**Task instructions:** Repeat verbatim the lines of the data below, beginning with the line containing "The camera that" and continuing to the end.

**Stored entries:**
------

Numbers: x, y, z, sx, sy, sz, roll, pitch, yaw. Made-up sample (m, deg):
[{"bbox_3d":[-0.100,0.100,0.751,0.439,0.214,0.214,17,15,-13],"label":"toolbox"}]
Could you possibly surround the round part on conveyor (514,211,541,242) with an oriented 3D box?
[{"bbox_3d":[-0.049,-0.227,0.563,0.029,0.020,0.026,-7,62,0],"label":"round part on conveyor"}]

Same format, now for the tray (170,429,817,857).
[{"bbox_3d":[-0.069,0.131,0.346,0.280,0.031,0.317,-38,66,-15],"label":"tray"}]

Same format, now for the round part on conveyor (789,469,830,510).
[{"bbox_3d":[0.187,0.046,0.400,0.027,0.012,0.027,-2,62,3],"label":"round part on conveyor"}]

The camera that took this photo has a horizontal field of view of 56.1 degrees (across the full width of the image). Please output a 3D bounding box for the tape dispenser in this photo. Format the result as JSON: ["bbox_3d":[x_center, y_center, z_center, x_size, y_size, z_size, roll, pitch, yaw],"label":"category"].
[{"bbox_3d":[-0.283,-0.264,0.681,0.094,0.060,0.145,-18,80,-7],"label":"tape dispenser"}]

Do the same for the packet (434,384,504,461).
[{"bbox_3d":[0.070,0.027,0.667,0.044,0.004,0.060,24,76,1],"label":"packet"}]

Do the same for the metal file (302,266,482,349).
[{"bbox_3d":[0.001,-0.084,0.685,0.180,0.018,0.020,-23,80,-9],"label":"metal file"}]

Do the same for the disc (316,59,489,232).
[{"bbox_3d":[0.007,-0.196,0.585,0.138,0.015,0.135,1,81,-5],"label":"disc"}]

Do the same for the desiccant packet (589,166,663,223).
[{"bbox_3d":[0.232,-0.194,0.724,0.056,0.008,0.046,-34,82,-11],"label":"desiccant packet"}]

------

**Finished exercise:**
The camera that took this photo has a horizontal field of view of 56.1 degrees (across the full width of the image). Please output a 3D bounding box for the tape dispenser in this photo. Format the result as JSON: ["bbox_3d":[x_center, y_center, z_center, x_size, y_size, z_size, roll, pitch, yaw],"label":"category"].
[{"bbox_3d":[-0.283,-0.264,0.681,0.094,0.060,0.145,-18,80,-7],"label":"tape dispenser"}]

Do the same for the packet (434,384,504,461).
[{"bbox_3d":[0.070,0.027,0.667,0.044,0.004,0.060,24,76,1],"label":"packet"}]

Do the same for the metal file (302,266,482,349).
[{"bbox_3d":[0.001,-0.084,0.685,0.180,0.018,0.020,-23,80,-9],"label":"metal file"}]

Do the same for the disc (316,59,489,232).
[{"bbox_3d":[0.007,-0.196,0.585,0.138,0.015,0.135,1,81,-5],"label":"disc"}]

Do the same for the desiccant packet (589,166,663,223).
[{"bbox_3d":[0.232,-0.194,0.724,0.056,0.008,0.046,-34,82,-11],"label":"desiccant packet"}]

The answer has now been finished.